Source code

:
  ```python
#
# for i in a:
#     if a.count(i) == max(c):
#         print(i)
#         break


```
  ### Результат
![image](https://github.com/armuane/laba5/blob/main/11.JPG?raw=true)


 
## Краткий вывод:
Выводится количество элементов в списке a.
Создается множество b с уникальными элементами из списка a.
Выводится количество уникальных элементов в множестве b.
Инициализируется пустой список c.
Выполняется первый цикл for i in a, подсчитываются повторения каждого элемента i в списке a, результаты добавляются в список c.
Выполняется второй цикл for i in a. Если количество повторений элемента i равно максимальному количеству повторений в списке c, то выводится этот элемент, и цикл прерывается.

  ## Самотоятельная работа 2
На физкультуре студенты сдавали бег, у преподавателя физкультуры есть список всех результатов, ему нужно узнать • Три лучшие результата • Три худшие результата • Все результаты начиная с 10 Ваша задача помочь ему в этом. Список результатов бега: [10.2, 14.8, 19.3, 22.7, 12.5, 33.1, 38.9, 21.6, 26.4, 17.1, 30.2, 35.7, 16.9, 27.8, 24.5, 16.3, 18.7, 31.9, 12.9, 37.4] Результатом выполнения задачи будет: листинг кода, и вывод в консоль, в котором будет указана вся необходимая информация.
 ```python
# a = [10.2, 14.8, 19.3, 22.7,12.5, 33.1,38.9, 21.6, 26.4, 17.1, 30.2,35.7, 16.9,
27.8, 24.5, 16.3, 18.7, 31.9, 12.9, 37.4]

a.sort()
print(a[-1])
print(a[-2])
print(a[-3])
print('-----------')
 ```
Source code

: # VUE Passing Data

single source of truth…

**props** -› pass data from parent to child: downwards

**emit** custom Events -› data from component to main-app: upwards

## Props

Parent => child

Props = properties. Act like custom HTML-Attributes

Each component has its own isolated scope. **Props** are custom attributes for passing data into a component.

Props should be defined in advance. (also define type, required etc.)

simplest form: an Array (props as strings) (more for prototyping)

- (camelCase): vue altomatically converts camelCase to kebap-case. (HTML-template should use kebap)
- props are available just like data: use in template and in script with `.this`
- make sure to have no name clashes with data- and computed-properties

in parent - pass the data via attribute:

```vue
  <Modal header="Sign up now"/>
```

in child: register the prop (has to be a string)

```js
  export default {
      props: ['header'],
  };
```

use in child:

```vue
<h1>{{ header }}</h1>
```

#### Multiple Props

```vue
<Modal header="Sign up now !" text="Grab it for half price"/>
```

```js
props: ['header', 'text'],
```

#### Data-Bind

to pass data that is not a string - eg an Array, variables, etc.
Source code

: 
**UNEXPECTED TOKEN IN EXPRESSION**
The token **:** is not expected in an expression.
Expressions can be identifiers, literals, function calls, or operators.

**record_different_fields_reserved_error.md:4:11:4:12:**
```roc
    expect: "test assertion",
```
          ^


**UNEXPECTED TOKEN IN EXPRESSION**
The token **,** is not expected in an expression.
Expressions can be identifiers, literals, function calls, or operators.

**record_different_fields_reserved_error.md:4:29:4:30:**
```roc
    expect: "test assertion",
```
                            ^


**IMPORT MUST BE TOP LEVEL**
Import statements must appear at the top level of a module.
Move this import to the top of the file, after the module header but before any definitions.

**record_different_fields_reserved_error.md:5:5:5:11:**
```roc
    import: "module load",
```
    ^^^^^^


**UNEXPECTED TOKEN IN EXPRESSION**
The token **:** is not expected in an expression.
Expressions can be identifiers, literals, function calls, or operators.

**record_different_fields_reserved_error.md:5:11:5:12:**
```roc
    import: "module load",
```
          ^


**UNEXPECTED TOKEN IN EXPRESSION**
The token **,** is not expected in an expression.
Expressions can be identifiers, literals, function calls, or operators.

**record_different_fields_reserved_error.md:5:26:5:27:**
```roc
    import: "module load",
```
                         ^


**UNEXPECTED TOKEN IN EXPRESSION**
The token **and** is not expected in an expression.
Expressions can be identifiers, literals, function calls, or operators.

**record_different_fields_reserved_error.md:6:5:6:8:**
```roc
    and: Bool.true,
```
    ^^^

Work to be completed
Check each line above for "should" and return the ones that have it.

Solution for this exercise
Props should be defined in advance. (also define type, required etc.)
- (camelCase): vue altomatically converts camelCase to kebap-case. (HTML-template should use kebap)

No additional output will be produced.